Sustaining the economic welfare of pensioners, Executive Director of the Africa Centre for Retirement Research, Abdallah Mashud, in an interview with B&FT said the proposed minimum pension – which has stayed at GH¢300 since 2018 – needs to be reviewed upward in 2022 to reflect the actual cost of living. This, the report said, will also close the growing economic gap between new and old retirees.



“The increased medical costs to pensioners during the era of pandemic, due to increased hospital visitation, has forced a significant disparity between the real value of pension pay-outs and pace of inflation,” he said.

The ACRR has further projected an at-least fixed rate of 9 percent as the increment for every pensioner – pension indexation – who existed on the payroll as of December 2021, given the trend of inflation lately.

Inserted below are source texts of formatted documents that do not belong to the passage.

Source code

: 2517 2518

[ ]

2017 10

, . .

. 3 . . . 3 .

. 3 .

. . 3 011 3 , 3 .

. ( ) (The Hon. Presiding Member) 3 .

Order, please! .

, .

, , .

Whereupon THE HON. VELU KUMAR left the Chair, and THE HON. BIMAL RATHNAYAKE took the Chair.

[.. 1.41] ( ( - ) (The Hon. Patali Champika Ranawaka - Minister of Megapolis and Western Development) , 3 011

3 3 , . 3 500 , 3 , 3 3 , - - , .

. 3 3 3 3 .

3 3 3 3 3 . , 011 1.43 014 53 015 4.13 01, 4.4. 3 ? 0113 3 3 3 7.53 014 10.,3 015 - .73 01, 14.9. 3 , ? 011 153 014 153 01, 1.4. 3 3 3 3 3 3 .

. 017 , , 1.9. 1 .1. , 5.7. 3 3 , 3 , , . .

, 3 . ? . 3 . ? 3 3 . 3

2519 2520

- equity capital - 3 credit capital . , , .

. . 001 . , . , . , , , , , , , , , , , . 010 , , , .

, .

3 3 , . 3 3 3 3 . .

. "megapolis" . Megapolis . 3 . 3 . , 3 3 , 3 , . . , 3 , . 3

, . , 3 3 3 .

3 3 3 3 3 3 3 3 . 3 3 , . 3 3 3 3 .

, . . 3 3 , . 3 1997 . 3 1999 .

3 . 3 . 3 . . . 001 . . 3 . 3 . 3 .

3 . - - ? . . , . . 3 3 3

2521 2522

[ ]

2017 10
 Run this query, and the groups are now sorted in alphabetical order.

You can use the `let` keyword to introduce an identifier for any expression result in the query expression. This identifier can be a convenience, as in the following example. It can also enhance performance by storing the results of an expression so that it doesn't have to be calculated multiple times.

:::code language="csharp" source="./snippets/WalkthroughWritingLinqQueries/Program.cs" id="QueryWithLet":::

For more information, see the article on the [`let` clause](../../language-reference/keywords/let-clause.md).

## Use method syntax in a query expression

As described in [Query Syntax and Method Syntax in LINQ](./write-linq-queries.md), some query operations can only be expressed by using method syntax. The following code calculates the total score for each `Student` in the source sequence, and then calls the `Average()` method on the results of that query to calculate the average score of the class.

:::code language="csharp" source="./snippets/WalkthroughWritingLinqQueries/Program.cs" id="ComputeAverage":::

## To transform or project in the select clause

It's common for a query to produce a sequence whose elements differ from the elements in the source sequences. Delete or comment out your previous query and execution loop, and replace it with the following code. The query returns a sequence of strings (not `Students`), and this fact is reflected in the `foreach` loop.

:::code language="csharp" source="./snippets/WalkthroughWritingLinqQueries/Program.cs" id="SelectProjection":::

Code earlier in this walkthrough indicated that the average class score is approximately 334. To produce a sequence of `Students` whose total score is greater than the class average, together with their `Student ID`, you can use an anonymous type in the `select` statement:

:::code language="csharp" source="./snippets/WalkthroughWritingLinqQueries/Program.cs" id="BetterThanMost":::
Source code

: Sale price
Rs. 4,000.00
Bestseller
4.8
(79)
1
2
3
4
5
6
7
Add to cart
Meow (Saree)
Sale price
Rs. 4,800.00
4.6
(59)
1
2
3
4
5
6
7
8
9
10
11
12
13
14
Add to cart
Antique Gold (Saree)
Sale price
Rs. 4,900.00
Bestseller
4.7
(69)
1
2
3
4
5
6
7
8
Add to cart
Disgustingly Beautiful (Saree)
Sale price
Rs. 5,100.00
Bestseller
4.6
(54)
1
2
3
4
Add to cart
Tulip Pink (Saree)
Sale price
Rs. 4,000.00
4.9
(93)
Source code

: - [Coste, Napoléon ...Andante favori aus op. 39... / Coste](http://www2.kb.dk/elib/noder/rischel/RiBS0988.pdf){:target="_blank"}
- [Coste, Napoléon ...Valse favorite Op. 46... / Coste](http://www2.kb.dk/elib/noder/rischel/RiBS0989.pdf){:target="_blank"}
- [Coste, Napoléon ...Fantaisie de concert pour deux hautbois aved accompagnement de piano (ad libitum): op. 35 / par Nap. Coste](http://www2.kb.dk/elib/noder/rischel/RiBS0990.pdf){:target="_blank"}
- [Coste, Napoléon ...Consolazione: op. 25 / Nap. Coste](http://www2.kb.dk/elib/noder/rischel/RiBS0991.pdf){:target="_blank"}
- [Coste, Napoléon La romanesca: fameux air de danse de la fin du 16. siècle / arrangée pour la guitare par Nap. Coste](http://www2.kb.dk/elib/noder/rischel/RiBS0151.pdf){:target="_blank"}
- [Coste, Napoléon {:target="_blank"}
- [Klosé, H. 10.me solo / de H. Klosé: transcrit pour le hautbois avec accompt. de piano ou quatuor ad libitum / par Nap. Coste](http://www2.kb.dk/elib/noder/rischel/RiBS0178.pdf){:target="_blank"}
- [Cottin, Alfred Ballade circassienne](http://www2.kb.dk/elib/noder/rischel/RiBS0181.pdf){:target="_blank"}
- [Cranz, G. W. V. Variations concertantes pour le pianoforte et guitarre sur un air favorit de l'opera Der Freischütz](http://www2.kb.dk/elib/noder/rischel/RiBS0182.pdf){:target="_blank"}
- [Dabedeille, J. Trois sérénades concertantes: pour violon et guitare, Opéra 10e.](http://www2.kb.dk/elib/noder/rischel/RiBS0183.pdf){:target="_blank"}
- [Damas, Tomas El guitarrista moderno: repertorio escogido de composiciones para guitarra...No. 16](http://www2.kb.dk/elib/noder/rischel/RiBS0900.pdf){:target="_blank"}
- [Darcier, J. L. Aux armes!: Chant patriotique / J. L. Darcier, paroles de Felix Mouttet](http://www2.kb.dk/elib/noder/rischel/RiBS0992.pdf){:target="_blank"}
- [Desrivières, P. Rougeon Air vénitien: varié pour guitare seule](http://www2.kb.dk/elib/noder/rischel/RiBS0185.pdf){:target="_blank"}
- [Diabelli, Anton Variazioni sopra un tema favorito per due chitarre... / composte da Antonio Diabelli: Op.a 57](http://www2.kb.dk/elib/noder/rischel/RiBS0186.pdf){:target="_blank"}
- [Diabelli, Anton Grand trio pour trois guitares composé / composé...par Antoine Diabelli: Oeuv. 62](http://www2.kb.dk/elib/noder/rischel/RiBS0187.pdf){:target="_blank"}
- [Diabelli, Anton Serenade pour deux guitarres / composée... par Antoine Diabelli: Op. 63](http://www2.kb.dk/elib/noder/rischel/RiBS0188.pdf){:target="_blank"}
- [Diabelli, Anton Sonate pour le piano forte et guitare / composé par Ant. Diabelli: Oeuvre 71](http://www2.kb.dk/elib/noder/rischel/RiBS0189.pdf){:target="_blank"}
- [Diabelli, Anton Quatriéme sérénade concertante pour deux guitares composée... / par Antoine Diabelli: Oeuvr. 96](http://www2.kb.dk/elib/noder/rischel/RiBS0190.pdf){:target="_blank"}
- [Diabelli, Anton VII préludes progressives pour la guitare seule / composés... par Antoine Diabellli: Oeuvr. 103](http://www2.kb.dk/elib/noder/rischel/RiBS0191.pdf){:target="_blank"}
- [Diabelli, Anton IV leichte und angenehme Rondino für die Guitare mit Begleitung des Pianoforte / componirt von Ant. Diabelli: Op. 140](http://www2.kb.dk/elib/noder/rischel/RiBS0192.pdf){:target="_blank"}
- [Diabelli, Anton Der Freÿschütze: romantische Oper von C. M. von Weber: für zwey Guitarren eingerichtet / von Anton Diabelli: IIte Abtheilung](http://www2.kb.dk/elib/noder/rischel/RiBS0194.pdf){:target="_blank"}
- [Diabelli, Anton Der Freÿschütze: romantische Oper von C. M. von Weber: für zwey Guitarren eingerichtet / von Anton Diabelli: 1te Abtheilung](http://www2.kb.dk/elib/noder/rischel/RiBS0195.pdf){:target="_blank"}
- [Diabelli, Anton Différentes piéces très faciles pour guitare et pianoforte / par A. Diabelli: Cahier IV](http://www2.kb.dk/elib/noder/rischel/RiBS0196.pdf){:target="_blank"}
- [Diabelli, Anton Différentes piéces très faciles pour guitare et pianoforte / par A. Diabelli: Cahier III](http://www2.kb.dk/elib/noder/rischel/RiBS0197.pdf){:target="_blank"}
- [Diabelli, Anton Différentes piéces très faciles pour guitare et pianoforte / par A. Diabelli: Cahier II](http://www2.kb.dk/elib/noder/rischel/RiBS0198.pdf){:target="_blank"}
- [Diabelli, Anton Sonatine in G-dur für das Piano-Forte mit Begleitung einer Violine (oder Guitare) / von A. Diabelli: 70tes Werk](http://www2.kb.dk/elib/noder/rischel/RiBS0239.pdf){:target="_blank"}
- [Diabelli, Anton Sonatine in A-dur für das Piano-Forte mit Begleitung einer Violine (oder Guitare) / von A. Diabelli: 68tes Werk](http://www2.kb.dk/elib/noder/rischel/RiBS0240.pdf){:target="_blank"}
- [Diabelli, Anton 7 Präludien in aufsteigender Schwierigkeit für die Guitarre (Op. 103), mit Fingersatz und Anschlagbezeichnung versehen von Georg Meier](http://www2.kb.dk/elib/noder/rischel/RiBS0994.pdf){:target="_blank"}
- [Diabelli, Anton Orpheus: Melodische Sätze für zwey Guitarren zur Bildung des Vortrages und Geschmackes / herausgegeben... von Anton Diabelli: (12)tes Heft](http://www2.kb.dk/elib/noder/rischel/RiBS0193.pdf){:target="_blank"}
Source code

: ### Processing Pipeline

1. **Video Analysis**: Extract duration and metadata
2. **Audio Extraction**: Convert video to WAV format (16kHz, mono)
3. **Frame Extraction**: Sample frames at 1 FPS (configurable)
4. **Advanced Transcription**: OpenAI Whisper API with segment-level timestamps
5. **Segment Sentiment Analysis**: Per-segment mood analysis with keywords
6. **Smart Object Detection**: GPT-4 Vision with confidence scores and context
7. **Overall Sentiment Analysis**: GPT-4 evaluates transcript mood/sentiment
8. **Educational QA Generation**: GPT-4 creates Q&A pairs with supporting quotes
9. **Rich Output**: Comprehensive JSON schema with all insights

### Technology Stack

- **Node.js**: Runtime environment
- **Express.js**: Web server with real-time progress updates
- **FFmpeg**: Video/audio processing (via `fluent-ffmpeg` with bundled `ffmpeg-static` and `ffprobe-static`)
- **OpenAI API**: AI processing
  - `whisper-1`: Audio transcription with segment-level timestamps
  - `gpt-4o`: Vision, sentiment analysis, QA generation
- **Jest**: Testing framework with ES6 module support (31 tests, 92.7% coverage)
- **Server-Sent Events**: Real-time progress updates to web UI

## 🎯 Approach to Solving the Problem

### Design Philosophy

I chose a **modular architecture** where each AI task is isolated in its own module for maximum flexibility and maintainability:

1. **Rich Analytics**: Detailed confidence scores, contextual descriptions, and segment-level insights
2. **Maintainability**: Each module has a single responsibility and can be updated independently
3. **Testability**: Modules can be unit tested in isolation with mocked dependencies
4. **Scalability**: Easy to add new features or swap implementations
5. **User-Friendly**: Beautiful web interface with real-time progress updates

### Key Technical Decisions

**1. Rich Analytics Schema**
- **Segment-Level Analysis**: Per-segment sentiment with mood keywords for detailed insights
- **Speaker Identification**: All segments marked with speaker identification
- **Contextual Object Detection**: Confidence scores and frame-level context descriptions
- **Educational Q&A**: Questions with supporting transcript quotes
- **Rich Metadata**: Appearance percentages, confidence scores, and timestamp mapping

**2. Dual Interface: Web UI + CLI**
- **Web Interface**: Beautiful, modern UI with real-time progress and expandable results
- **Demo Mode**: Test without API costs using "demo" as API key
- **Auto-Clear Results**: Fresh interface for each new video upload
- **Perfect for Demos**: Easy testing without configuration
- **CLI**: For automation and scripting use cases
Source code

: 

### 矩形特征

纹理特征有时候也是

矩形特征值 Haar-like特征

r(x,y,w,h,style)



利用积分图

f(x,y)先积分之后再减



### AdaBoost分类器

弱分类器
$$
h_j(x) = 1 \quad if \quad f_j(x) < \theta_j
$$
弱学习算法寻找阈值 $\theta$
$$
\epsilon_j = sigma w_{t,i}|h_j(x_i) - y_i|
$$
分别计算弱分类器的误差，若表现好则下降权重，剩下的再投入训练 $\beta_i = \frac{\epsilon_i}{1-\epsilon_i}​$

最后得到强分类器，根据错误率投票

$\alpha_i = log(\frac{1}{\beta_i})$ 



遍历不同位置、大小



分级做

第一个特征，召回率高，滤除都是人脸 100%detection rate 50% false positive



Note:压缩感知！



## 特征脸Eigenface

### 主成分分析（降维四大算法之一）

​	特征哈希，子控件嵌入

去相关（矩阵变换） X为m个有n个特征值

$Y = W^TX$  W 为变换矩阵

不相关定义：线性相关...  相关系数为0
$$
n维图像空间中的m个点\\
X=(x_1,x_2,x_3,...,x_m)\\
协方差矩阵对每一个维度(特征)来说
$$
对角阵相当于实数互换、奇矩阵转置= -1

“The cost-of-living adjustment to pensions for 2022, which will be based on the year-end average consumer price index, will likely see the Trust apply, at least, a fixed rate of nine percent as increment for every pensioner who existed on the payroll as at December 2021,” he said.

Following a slowdown in consumer inflation to 7.5 percent in May 2021 from 10.3 percent in February 2021, there has been a consistent rise in consumer inflation to the current level of 12.2 percent in November 2021; and this is projected to remain high due to global and domestic factors: such as high fuel prices, increasing transport cost, a weak cedi and rising food inflation.

The yearly adjustment’s objective is to keep retirees’ buying power constant by applying an inflation-adjusted index to pensions in payment.

The Executive Director further highlighted the COVID-19 pandemic’s impact on the income of retirees, with over 8 out of 10 retirees in Ghana being estimated to rely on social security pay-outs as their main source of livelihood; and on average, each retiree has six persons who economically depend on him/her for their living.

Given the solvency challenges facing the SSNIT scheme, he suggested that the mode of Pension Indexation can be improved to fully reflect the solidarity and risk-pooling principles on which social security thrives.

“The Scheme’s current basis of reviewing pensions needs to be looked at, especially in the face of solvency challenges the scheme is facing,” he said.

Pension indexation is a policy for upward review of pensions in payment, as a means of preserving the purchasing power of pensioners by annually adjusting monthly pension benefits in line with an index of consumer prices; or changes in average earnings of active contributors; or a combination of both.